INPUT below:

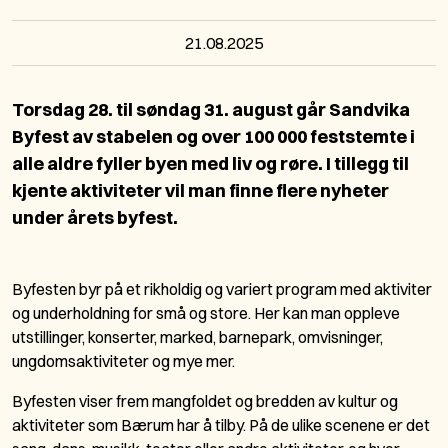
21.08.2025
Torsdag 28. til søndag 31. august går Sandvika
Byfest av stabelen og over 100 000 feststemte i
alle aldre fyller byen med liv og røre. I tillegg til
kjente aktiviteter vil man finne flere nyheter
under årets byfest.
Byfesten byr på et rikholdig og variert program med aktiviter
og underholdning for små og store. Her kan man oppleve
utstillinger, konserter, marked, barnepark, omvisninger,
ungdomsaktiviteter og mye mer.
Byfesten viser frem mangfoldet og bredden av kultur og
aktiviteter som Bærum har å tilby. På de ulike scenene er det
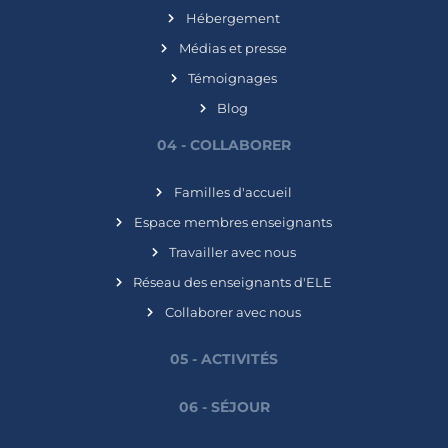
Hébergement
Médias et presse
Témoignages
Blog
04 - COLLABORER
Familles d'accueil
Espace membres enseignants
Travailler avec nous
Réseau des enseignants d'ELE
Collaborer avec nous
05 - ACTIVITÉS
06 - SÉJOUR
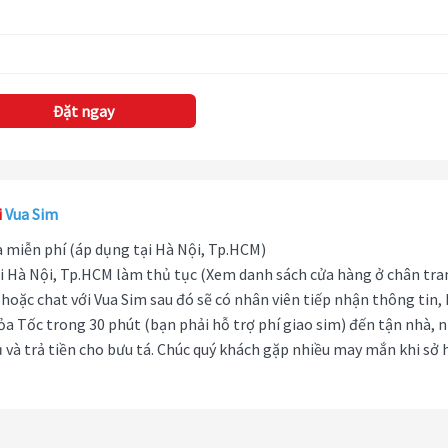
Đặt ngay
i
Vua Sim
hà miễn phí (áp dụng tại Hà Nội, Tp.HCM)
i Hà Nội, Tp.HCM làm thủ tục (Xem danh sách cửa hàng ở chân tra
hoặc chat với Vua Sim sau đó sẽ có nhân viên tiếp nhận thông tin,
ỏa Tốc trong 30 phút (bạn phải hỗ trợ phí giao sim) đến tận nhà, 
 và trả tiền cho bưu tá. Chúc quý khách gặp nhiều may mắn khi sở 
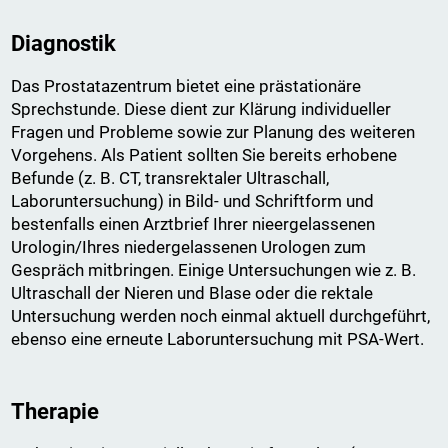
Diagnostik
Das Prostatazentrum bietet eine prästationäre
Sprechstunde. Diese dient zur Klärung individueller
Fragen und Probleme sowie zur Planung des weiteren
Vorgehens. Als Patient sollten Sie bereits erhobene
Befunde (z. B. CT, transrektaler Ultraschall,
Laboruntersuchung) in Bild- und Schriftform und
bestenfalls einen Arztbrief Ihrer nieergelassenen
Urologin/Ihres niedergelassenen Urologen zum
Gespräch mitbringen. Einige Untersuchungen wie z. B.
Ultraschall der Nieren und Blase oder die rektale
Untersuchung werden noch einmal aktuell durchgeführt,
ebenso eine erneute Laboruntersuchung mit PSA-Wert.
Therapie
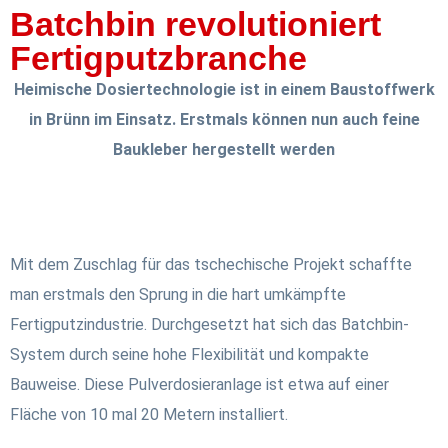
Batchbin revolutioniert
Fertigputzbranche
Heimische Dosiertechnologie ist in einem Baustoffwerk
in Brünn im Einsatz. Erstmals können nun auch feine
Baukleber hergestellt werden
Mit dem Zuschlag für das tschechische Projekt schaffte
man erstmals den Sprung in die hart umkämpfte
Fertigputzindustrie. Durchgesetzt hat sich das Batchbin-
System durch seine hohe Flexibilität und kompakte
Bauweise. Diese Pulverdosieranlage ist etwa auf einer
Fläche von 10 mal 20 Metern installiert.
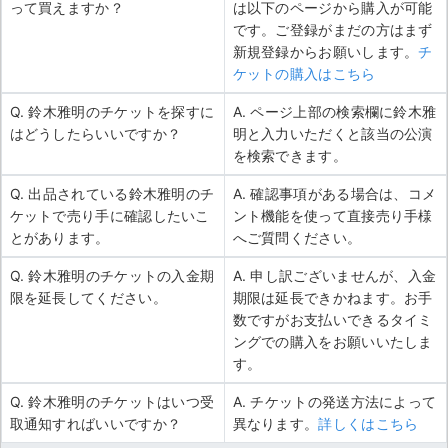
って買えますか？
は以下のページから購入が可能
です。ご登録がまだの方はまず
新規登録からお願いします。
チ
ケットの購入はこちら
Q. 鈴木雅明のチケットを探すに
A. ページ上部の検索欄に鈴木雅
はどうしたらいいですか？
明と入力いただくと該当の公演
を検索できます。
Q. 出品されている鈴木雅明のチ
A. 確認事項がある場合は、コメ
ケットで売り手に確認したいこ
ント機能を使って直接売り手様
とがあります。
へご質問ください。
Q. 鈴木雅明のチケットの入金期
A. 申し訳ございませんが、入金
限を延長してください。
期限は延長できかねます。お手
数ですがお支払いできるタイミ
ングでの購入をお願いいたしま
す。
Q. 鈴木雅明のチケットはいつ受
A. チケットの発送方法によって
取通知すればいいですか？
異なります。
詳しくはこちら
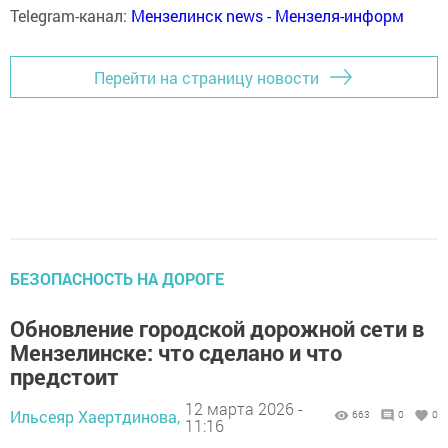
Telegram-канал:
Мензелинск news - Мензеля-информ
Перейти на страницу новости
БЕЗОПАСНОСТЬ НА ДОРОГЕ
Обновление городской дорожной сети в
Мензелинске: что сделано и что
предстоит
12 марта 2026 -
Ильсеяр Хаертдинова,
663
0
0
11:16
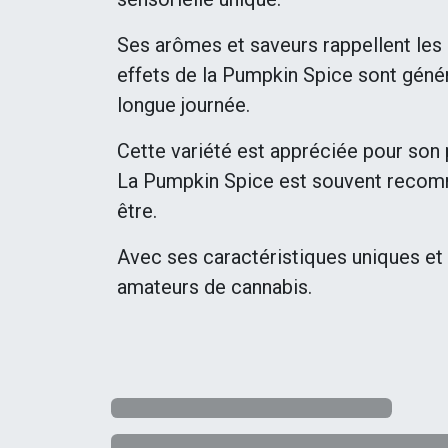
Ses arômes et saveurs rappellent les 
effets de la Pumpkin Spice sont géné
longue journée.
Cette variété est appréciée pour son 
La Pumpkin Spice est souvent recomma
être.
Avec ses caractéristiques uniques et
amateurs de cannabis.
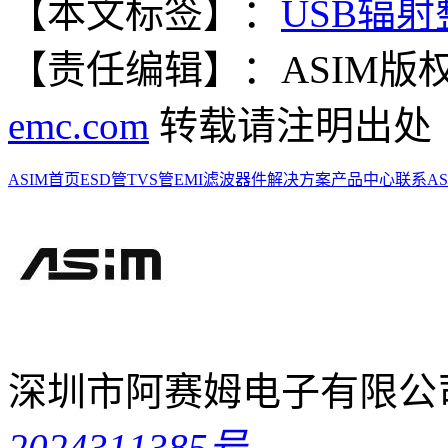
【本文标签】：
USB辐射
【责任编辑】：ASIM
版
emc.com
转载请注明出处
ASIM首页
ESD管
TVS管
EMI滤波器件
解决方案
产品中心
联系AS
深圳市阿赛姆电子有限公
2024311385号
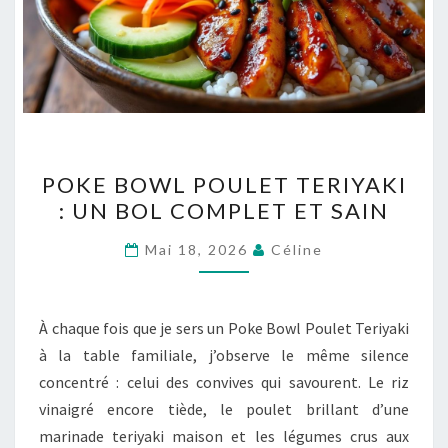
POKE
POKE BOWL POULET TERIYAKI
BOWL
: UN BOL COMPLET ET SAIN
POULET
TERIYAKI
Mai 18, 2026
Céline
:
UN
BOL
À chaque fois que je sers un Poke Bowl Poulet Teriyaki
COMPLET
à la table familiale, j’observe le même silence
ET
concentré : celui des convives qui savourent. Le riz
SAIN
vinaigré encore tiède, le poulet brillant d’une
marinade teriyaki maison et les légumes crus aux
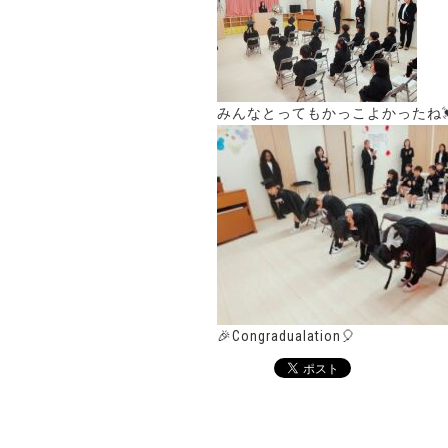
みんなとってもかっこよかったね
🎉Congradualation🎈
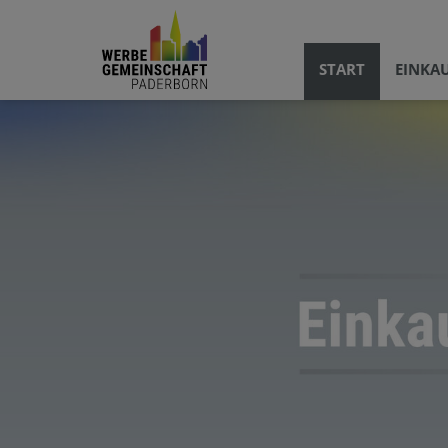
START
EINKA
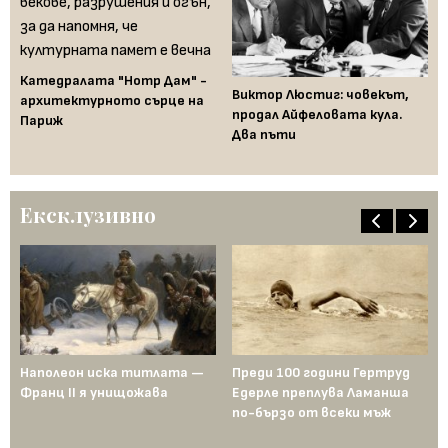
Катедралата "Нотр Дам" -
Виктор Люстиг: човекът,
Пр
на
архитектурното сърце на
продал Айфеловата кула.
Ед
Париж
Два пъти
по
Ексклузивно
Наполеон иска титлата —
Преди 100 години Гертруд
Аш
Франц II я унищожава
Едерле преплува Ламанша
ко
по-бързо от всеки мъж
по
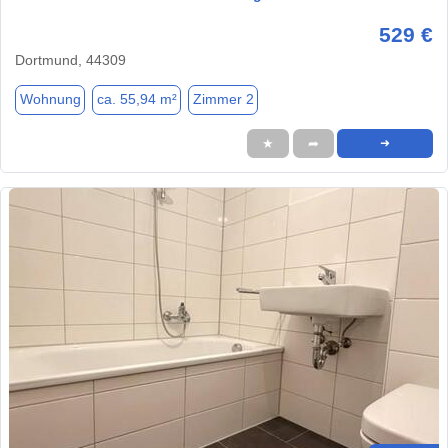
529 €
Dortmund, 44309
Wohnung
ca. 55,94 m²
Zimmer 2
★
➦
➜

End of INPUT.

• [GOAL OF THE EXERCISE]:
The entries are to be copied exactly, and each image is to be omitted.

• [RESULT]:
21.08.2025
Torsdag 28. til søndag 31. august går Sandvika
Byfest av stabelen og over 100 000 feststemte i
alle aldre fyller byen med liv og røre. I tillegg til
kjente aktiviteter vil man finne flere nyheter
under årets byfest.
Byfesten byr på et rikholdig og variert program med aktiviter
og underholdning for små og store. Her kan man oppleve
utstillinger, konserter, marked, barnepark, omvisninger,
ungdomsaktiviteter og mye mer.
Byfesten viser frem mangfoldet og bredden av kultur og
aktiviteter som Bærum har å tilby. På de ulike scenene er det
Hébergement
Médias et presse
Témoignages
Blog
04 - COLLABORER
Familles d'accueil
Espace membres enseignants
Travailler avec nous
Réseau des enseignants d'ELE
Collaborer avec nous
05 - ACTIVITÉS
06 - SÉJOUR
Đặt ngay
i
Vua Sim
hà miễn phí (áp dụng tại Hà Nội, Tp.HCM)
i Hà Nội, Tp.HCM làm thủ tục (Xem danh sách cửa hàng ở chân tra
hoặc chat với Vua Sim sau đó sẽ có nhân viên tiếp nhận thông tin,
ỏa Tốc trong 30 phút (bạn phải hỗ trợ phí giao sim) đến tận nhà, 
 và trả tiền cho bưu tá. Chúc quý khách gặp nhiều may mắn khi sở 
Diagnostik
Das Prostatazentrum bietet eine prästationäre
Sprechstunde. Diese dient zur Klärung individueller
Fragen und Probleme sowie zur Planung des weiteren
Vorgehens. Als Patient sollten Sie bereits erhobene
Befunde (z. B. CT, transrektaler Ultraschall,
Laboruntersuchung) in Bild- und Schriftform und
bestenfalls einen Arztbrief Ihrer nieergelassenen
Urologin/Ihres niedergelassenen Urologen zum
Gespräch mitbringen. Einige Untersuchungen wie z. B.
Ultraschall der Nieren und Blase oder die rektale
Untersuchung werden noch einmal aktuell durchgeführt,
ebenso eine erneute Laboruntersuchung mit PSA-Wert.
Therapie
Batchbin revolutioniert
Fertigputzbranche
Heimische Dosiertechnologie ist in einem Baustoffwerk
in Brünn im Einsatz. Erstmals können nun auch feine
Baukleber hergestellt werden
Mit dem Zuschlag für das tschechische Projekt schaffte
man erstmals den Sprung in die hart umkämpfte
Fertigputzindustrie. Durchgesetzt hat sich das Batchbin-
System durch seine hohe Flexibilität und kompakte
Bauweise. Diese Pulverdosieranlage ist etwa auf einer
Fläche von 10 mal 20 Metern installiert.
って買えますか？
は以下のページから購入が可能
です。ご登録がまだの方はまず
新規登録からお願いします。
チ
ケットの購入はこちら
Q. 鈴木雅明のチケットを探すに
A. ページ上部の検索欄に鈴木雅
はどうしたらいいですか？
明と入力いただくと該当の公演
を検索できます。
Q. 出品されている鈴木雅明のチ
A. 確認事項がある場合は、コメ
ケットで売り手に確認したいこ
ント機能を使って直接売り手様
とがあります。
へご質問ください。
Q. 鈴木雅明のチケットの入金期
A. 申し訳ございませんが、入金
限を延長してください。
期限は延長できかねます。お手
数ですがお支払いできるタイミ
ングでの購入をお願いいたしま
す。
Q. 鈴木雅明のチケットはいつ受
A. チケットの発送方法によって
取通知すればいいですか？
異なります。
詳しくはこちら
Telegram-канал:
Мензелинск news - Мензеля-информ
Перейти на страницу новости
БЕЗОПАСНОСТЬ НА ДОРОГЕ
Обновление городской дорожной сети в
Мензелинске: что сделано и что
предстоит
12 марта 2026 -
Ильсеяр Хаертдинова,
663
0
0
11:16
Ses arômes et saveurs rappellent les 
effets de la Pumpkin Spice sont géné
longue journée.
Cette variété est appréciée pour son 
La Pumpkin Spice est souvent recomma
être.
Avec ses caractéristiques uniques et
amateurs de cannabis.
【本文标签】：
USB辐射
【责任编辑】：ASIM
版
emc.com
转载请注明出处
ASIM首页
ESD管
TVS管
EMI滤波器件
解决方案
产品中心
联系AS
深圳市阿赛姆电子有限公
2024311385号
POKE
POKE BOWL POULET TERIYAKI
BOWL
: UN BOL COMPLET ET SAIN
POULET
TERIYAKI
Mai 18, 2026
Céline
:
UN
BOL
À chaque fois que je sers un Poke Bowl Poulet Teriyaki
COMPLET
à la table familiale, j’observe le même silence
ET
concentré : celui des convives qui savourent. Le riz
SAIN
vinaigré encore tiède, le poulet brillant d’une
marinade teriyaki maison et les légumes crus aux
みんなとってもかっこよかったね
🎉Congradualation🎈
START
EINKA
Катедралата "Нотр Дам" -
Виктор Люстиг: човекът,
Пр
на
архитектурното сърце на
продал Айфеловата кула.
Ед
Париж
Два пъти
по
Ексклузивно
Наполеон иска титлата —
Преди 100 години Гертруд
Аш
Франц II я унищожава
Едерле преплува Ламанша
ко
по-бързо от всеки мъж
по
529 €
Dortmund, 44309
Wohnung
ca. 55,94 m²
Zimmer 2
★
➦
➜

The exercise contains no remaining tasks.